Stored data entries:
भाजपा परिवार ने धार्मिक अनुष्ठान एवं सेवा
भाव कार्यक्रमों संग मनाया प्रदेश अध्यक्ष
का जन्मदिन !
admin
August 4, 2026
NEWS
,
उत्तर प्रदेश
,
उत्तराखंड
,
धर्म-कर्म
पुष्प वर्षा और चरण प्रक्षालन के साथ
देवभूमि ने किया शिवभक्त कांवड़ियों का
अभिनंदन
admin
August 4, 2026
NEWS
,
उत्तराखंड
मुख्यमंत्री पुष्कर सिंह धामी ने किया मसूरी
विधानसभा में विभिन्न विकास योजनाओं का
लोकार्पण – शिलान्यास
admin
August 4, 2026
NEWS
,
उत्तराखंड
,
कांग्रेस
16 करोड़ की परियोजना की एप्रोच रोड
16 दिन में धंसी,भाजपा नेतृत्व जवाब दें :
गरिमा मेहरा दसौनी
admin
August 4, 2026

(Exercise aim):
Return all of the data above, keeping every line exactly as it appears.

(Exercise answer):
भाजपा परिवार ने धार्मिक अनुष्ठान एवं सेवा
भाव कार्यक्रमों संग मनाया प्रदेश अध्यक्ष
का जन्मदिन !
admin
August 4, 2026
NEWS
,
उत्तर प्रदेश
,
उत्तराखंड
,
धर्म-कर्म
पुष्प वर्षा और चरण प्रक्षालन के साथ
देवभूमि ने किया शिवभक्त कांवड़ियों का
अभिनंदन
admin
August 4, 2026
NEWS
,
उत्तराखंड
मुख्यमंत्री पुष्कर सिंह धामी ने किया मसूरी
विधानसभा में विभिन्न विकास योजनाओं का
लोकार्पण – शिलान्यास
admin
August 4, 2026
NEWS
,
उत्तराखंड
,
कांग्रेस
16 करोड़ की परियोजना की एप्रोच रोड
16 दिन में धंसी,भाजपा नेतृत्व जवाब दें :
गरिमा मेहरा दसौनी
admin
August 4, 2026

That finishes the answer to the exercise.